Montana Lawmakers Will Consider Bills on Assisted Suicide

Bioethics   |   Steven Ertelt   |   Dec 8, 2010   |   8:16PM   |   Helena, MT

After the Montana Supreme Court made the state the third to allow the practice of assisted suicide, state lawmakers want their say and will consider legislation on both sides of the debate.

The high court did not determine if the Montana constitution guarantees a right to assisted suicide but said nothing in state law or the precedent of the court prevented patients from getting lethal drugs from their physician.

The decision essentially had Montana joining Oregon and Washington as the only three states in the nation to allow doctors to aid patients in killing themselves.

Rep. Dick Barrett, a Missoula Democrat, will introduce legislation this session to implement the decision, according to a Missoulian report.

“My sense is that terminally ill Montanans really do want to have this choice available to them, not that large numbers of people take advantage of it,” Barrett said.

Niki Zupanic of ACLU Montana told the newspaper his group will push for the adoption of the legislation.

Sen. Greg Hinkle, a Republican from Thompson Falls, will file a bill to ban assisted suicide, calling it “elder abuse.”

His measure will receive support from pro-life groups like the Montana Family Foundation, whose president, Jeff Laszloffy, told the newspaper, “I think one of the big ones we’re really going to be fighting is the legalization of assisted suicide in Montana.”

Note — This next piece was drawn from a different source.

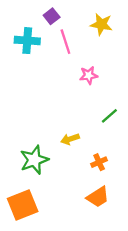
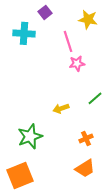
pink line: (65, 42) -> (68, 41), moved
yellow arrow: (70, 139) -> (61, 108), moved

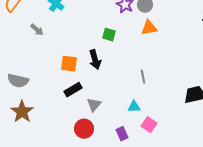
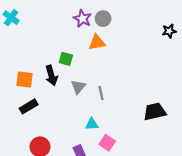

Wesley J. Smith, a prominent bioethics attornney, previously explained the thought process of the Montana Supreme Court in he decision.

“The Supreme Court of Montana vacated a trial judge’s ruling that the Constitution of Montana prohibited assisted suicide for the terminally ill–but construed the state’s living will law as permitting doctors to prescribe lethal overdoses if the patient self administers,” he said.

“The good news is that it isn’t a constitutional right but permitted by the Court’s construction of a statute,” he added. “The bad news is that the case seems to accept “aid in dying” as a legitimate medical procedure, and indeed one in which the physician is less involved in a patient’s death than when he or she withdraws life support.  But we are generally not talking about patients on life support.”

“Let us hope that the Montana Legislature clarifies the law as not applying to prescribing lethal doses for suicide,” he said.

The case was an appeal of a ruling District Judge Dorothy McCarter issued last December misusing the privacy clause of the state constitution to allow people to kill themselves with the help of a physician.

LifeNews.com Note: This article has been revised to reinforce our original story indicating that the high court did not legalize assisted suicide, but essentially allowed the practice of physicians writing a lethal prescription for patients to self-administer.